| OBIETTIVO |
Trascrivi esattamente tutte le righe riportate sotto, senza includere le immagini.

▼▼▼

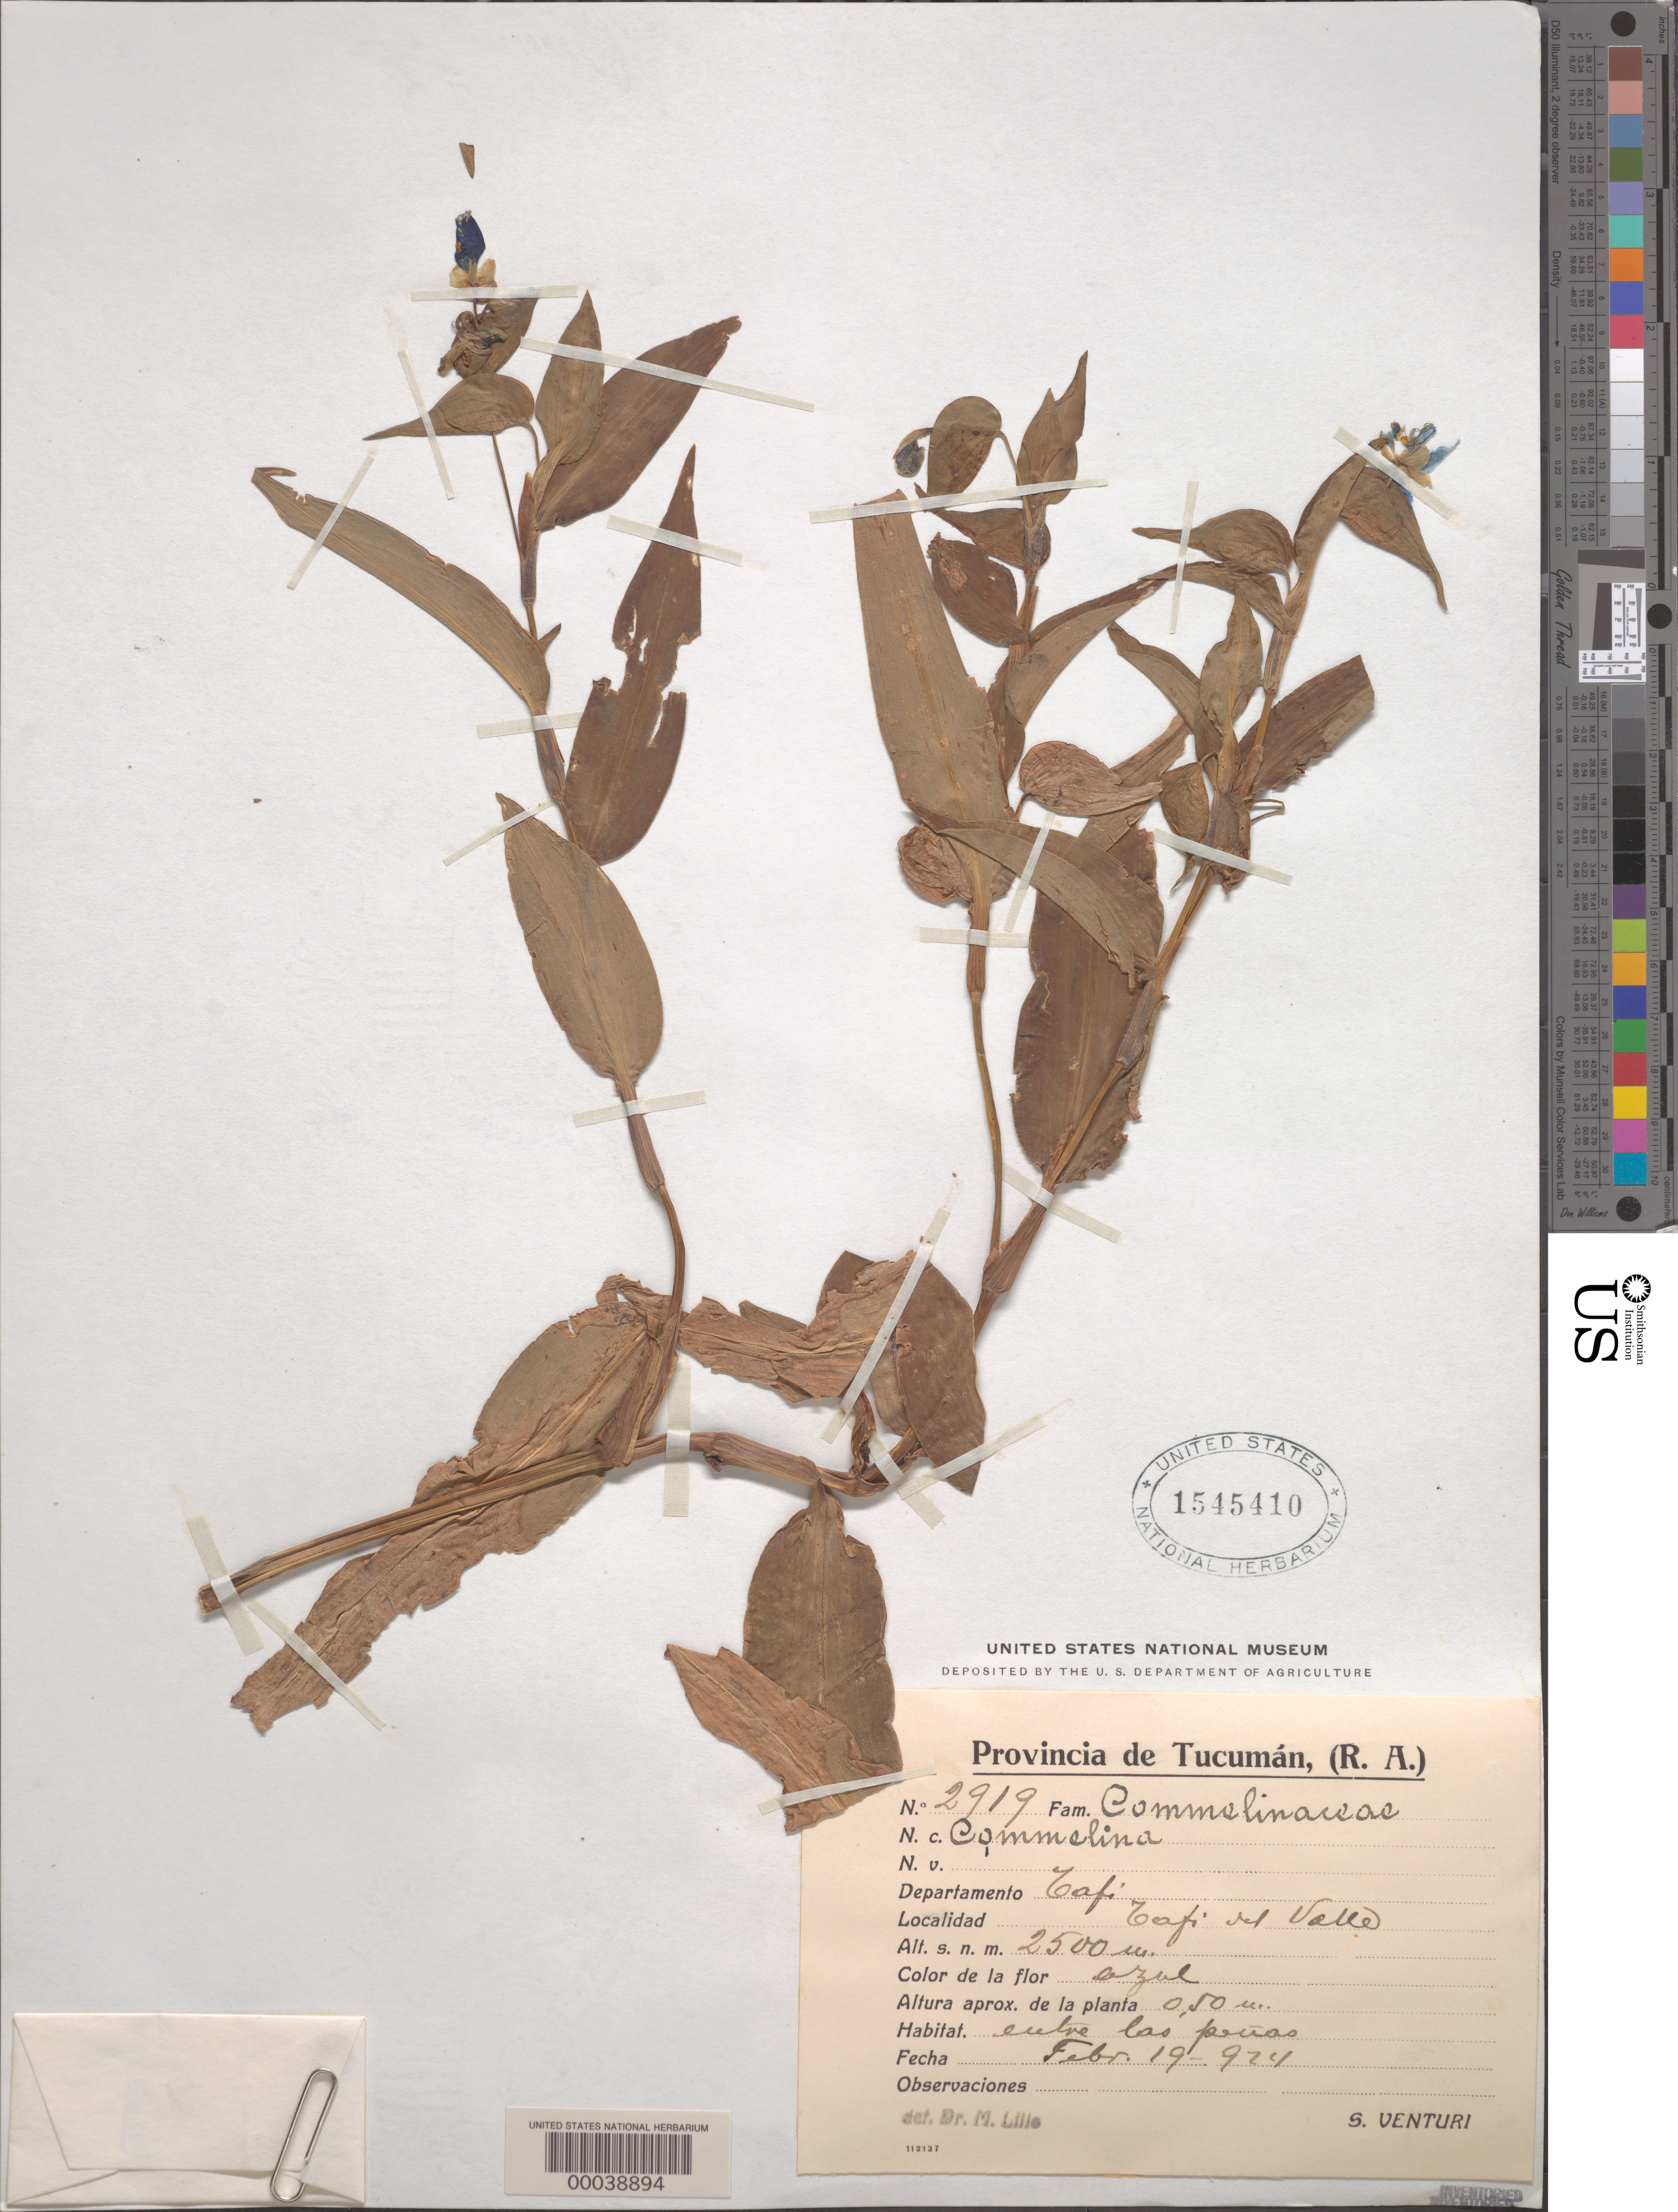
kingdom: Plantae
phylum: Tracheophyta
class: Liliopsida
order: Commelinales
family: Commelinaceae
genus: Commelina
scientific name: Commelina quitensis var. mandonii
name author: C.B. Clarke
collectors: S. Venturi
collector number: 2919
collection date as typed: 19 Feb 1924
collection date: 1924-02-19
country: Argentina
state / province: Tucumán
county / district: Tafí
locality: Tafi del Valle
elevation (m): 2500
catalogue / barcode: US 1545410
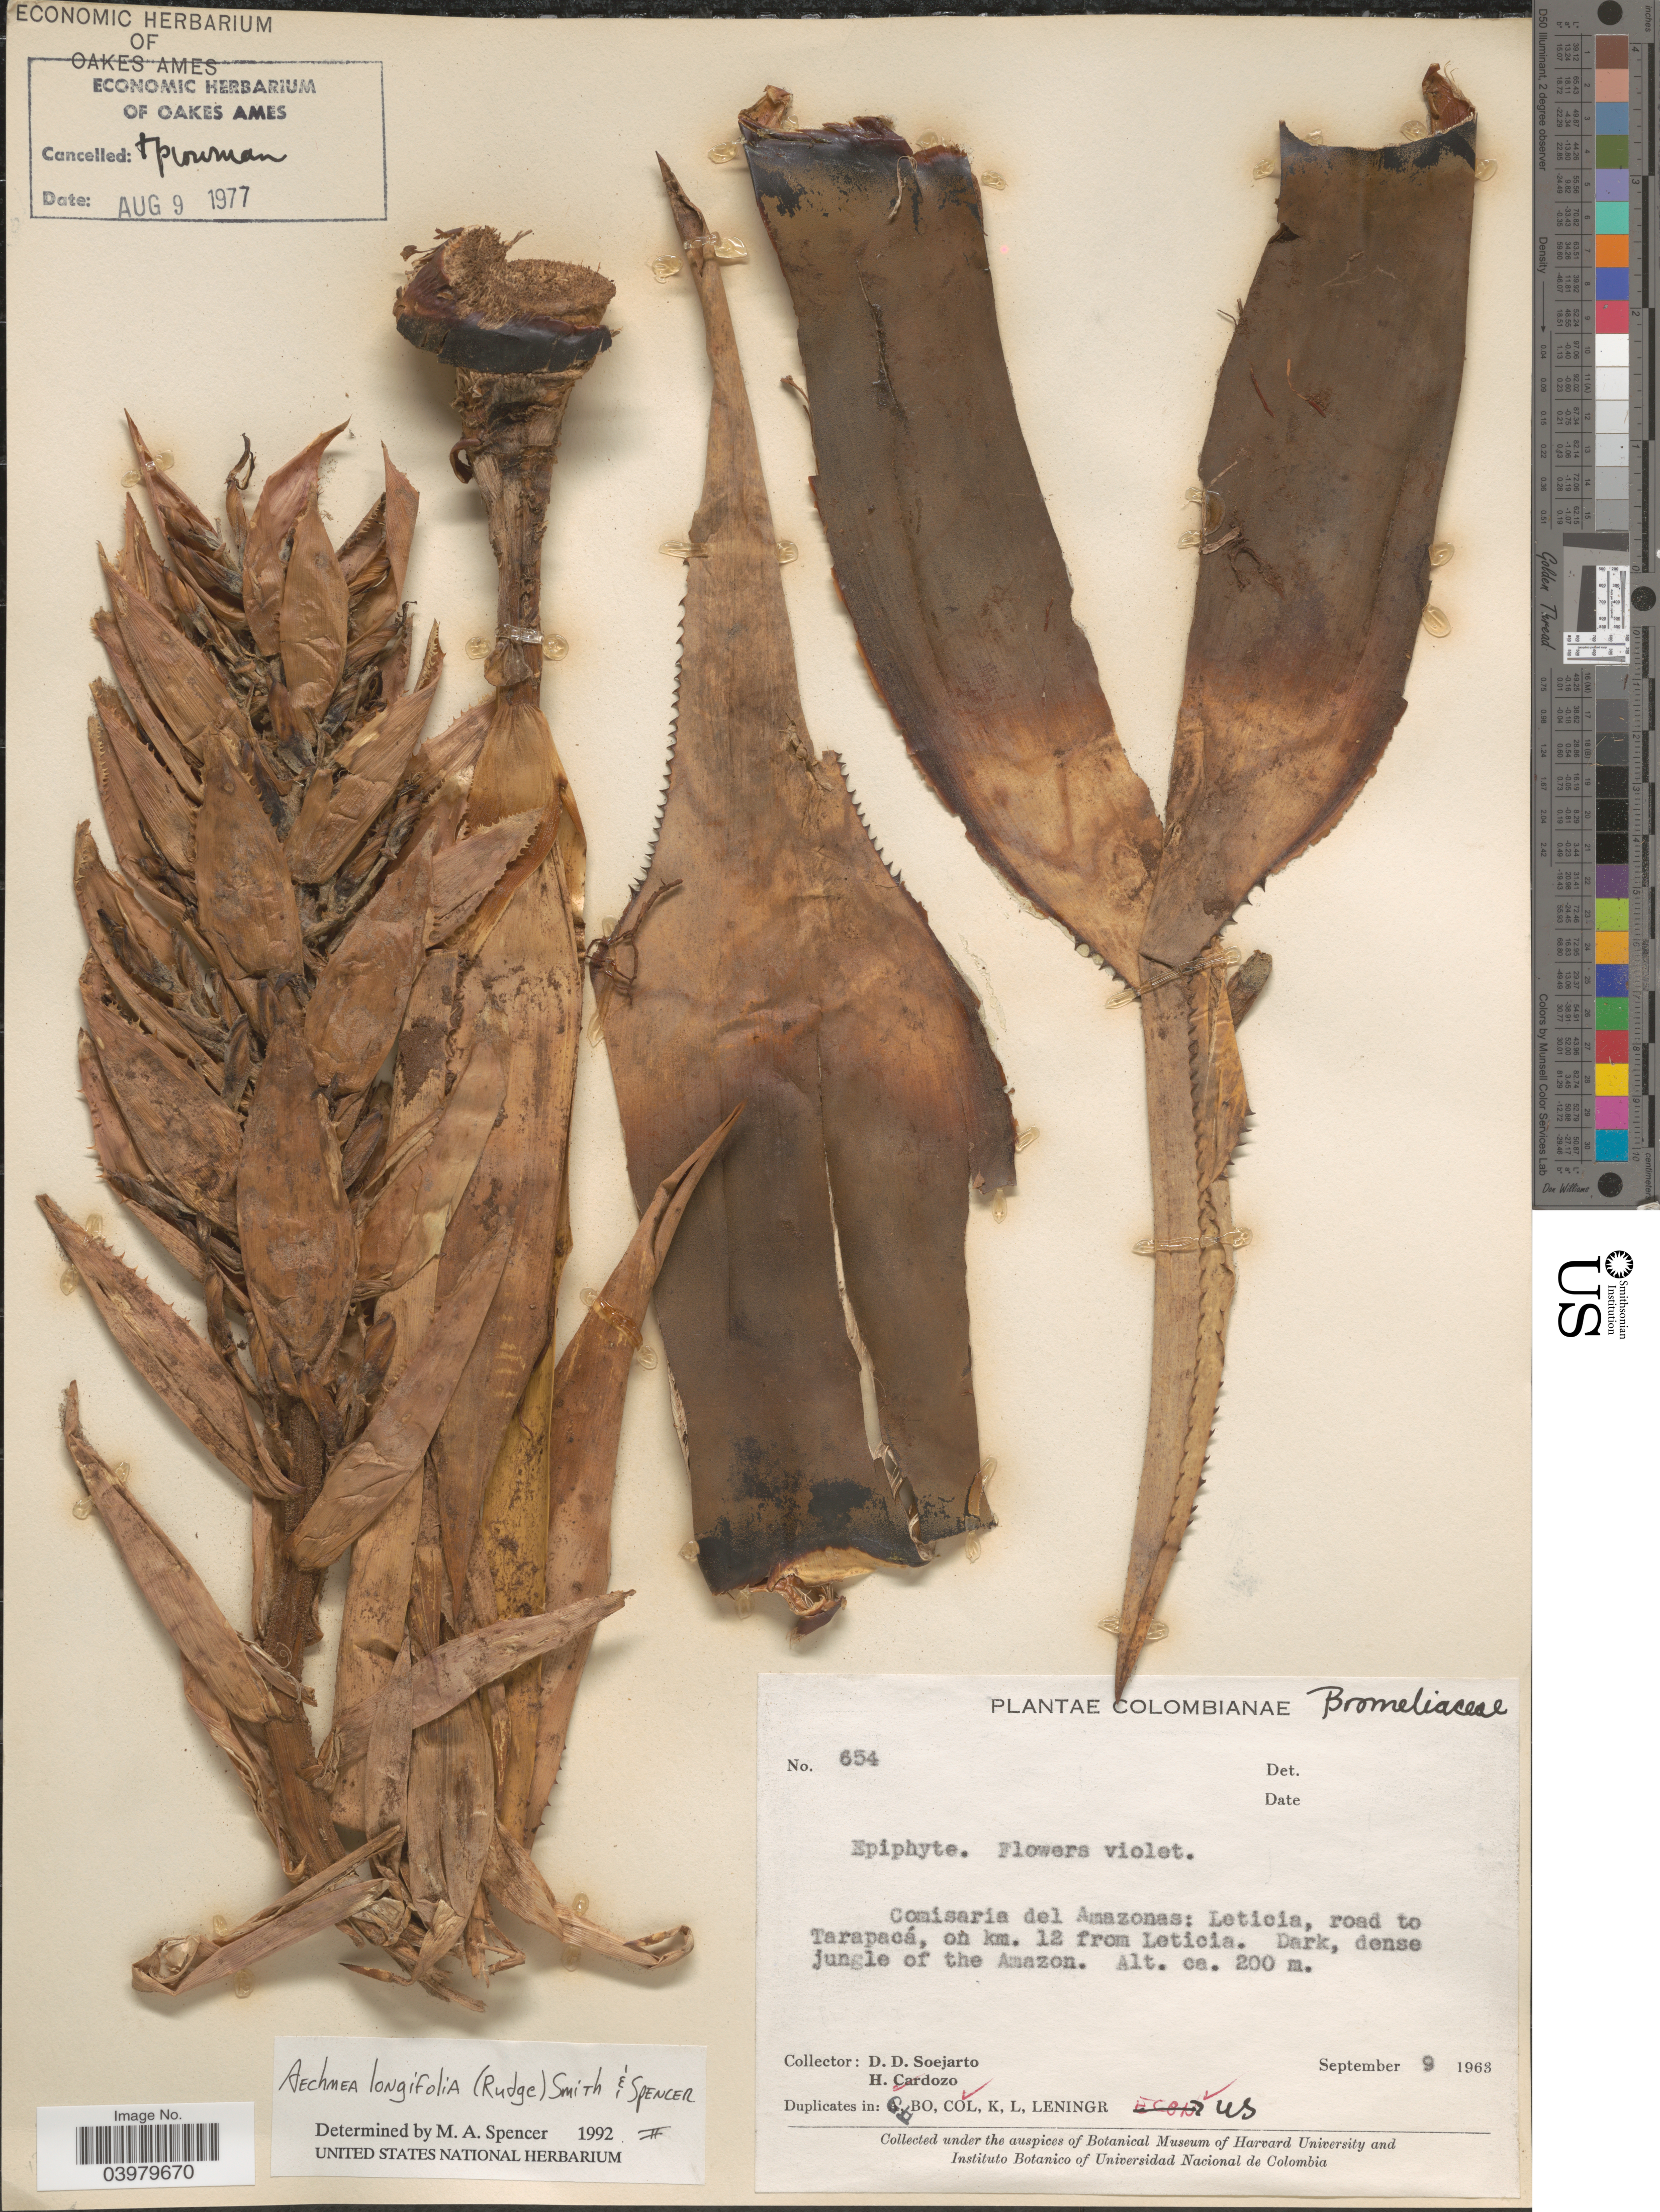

▲▲▲

| RISPOSTA |
kingdom: Plantae
phylum: Tracheophyta
class: Liliopsida
order: Commelinales
family: Commelinaceae
genus: Commelina
scientific name: Commelina quitensis var. mandonii
name author: C.B. Clarke
collectors: S. Venturi
collector number: 2919
collection date as typed: 19 Feb 1924
collection date: 1924-02-19
country: Argentina
state / province: Tucumán
county / district: Tafí
locality: Tafi del Valle
elevation (m): 2500
catalogue / barcode: US 1545410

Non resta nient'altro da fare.